NoSQL databases have become increasingly popular due to their outstanding performance in handling large-scale, unstructured, and semi-structured data, highlighting the need for user-friendly interfaces to bridge the gap between non-technical users and complex database queries. In this paper, we introduce the Text-to-NoSQL task, which aims to convert natural language queries into NoSQL queries, thereby lowering the technical barrier for non-expert users. To promote research in this area, we developed a novel automated dataset construction process and released a large-scale and open-source dataset for this task, named TEND (short for Text-to-NoSQL Dataset). Additionally, we designed a SLM (Small Language Model)-assisted and RAG (Retrieval-augmented Generation)-assisted multi-step framework called SMART, which is specifically designed for Text-to-NoSQL conversion. To ensure comprehensive evaluation of the models, we also introduced a detailed set of metrics that assess the model's performance from both the query itself and its execution results. Our experimental results demonstrate the effectiveness of our approach and establish a benchmark for future research in this emerging field. We believe that our contributions will pave the way for more accessible and intuitive interactions with NoSQL databases.

Paper Structure

This paper contains 34 sections, 4 figures, 12 tables, 2 algorithms.

Figures (4)

  • Figure 1: An example of Text-to-NoSQL involves a Text-to-NoSQL model converting a user's natural language query into a NoSQL query, which is then executed in the corresponding NoSQL database to obtain the desired result.
  • Figure 2: Construction pipeline for the TEND dataset.
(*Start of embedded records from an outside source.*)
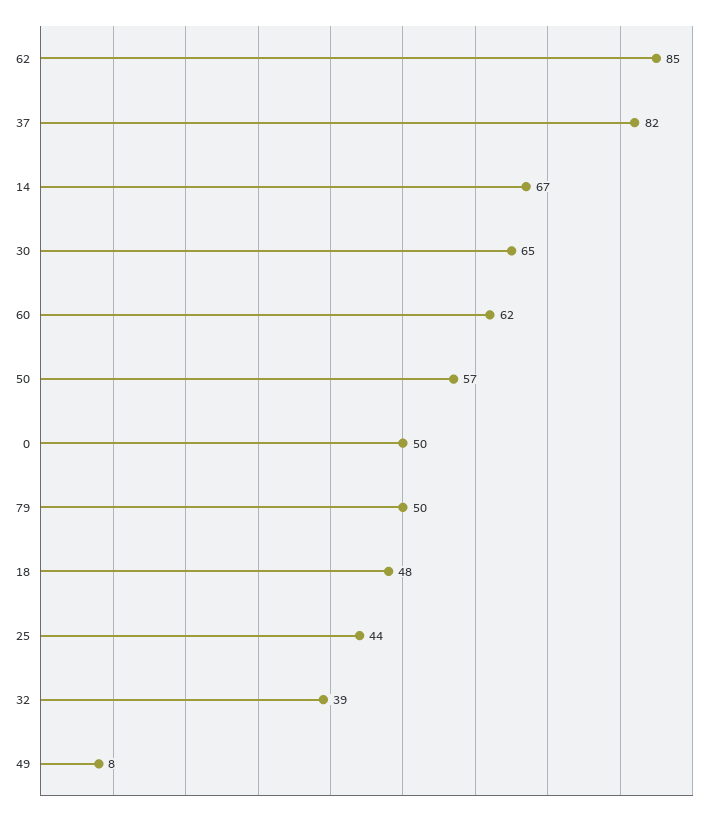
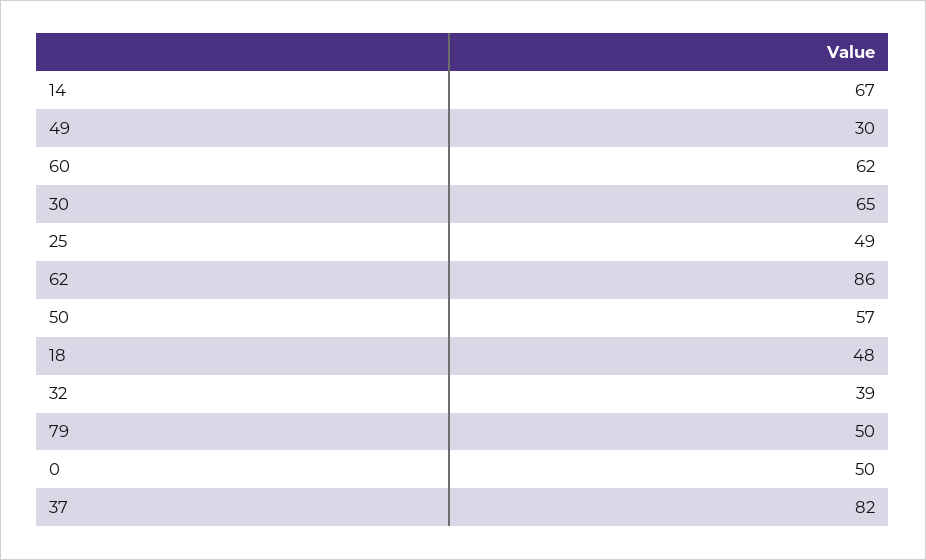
  {
-   "62": 85,
+   "62": 86,
    "37": 82,
    "14": 67,
    "30": 65,
    "60": 62,
    "50": 57,
    "0": 50,
    "79": 50,
    "18": 48,
-   "25": 44,
+   "25": 49,
    "32": 39,
-   "49": 8
+   "49": 30
  }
Through an automated process, the conversion from a Text-to-SQL dataset to a Text-to-NoSQL dataset can be achieved. Specifically, (i) the conversion from SQL databases to NoSQL (e.g., MongoDB) databases is accomplished through algorithmically programmed software; (ii) by inputting examples into the most advanced LLM (such as GPT-4) to obtain examples of Chain-of-Thought, namely Advanced COT, which assists a second-tier LLM (such as GPT-3.5) in reasoning, thus achieving automated generation of NoSQL queries, feedback generation, and query debug; (iii) the expansion of dataset questions is implemented using Multi-LLM.
  • Figure 3: The working pipeline of our proposed SMART framework, where (i) SLM-based Schema Prediction predicts the required NoSQL schemas by fine-tuning the SLM. (ii) SLM-based Query Generation generates initial NoSQL queries by fine-tuning the SLM. (iii) Predicted Schema-driven and Retrieved Example-driven Query Refinement is responsible for refining the NoSQL queries generated by the SLM. The RAG technique used here is detailed in Section \ref{['sec:query_refine']}. (iv) Execution Result-based Query Optimization optimizes the refined NoSQL queries based on their execution results.
  • Figure 4: Parameter study. These are the variation curves of SMART under different numbers of retrieval examples and different metrics. The vertical axis represents the model's accuracy under a specific metric, and the horizontal axis represents the number of retrieval examples.